The Impact of Features and Preprocessing on Automatic Text Summarization


Bal S., ŞORA GÜNAL E.

ROMANIAN JOURNAL OF INFORMATION SCIENCE AND TECHNOLOGY, vol.25, no.2, pp.117-132, 2022 (SCI-Expanded) identifier identifier

  • Publication Type: Article / Article
  • Volume: 25 Issue: 2
  • Publication Date: 2022
  • Journal Name: ROMANIAN JOURNAL OF INFORMATION SCIENCE AND TECHNOLOGY
  • Journal Indexes: Science Citation Index Expanded (SCI-EXPANDED), Scopus
  • Page Numbers: pp.117-132
  • Keywords: Computational linguistics, automatic text summarization, feature extraction, feature selection, machine learning, preprocessing
  • Eskisehir Osmangazi University Affiliated: Yes

Abstract

Automatic text summarization obtains a shortened and informative version of a given text without manual intervention based on specific features, preprocessing methods, and decision mechanisms.

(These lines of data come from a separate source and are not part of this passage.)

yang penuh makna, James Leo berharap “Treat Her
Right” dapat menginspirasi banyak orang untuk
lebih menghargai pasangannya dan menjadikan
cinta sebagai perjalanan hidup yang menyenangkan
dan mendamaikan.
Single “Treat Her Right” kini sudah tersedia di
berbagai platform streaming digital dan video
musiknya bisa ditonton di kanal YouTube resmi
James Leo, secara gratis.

This paper aims to thoroughly analyze the impact of common features and preprocessing techniques on the performance of automatic text summarization, particularly in the Turkish language. Also, a new distinctive feature based on latent semantic analysis is proposed as another contribution. Two datasets consisting of a total of 120 documents and 1,466 sentences were used for the analysis. Two different success metrics were utilized to assess the performance of automatic text summarization. A set of comprehensive experimental studies revealed the optimal feature subset and the most useful preprocessing methods that can improve the summarization performance. Moreover, it has been verified that the proposed feature further improves the performance.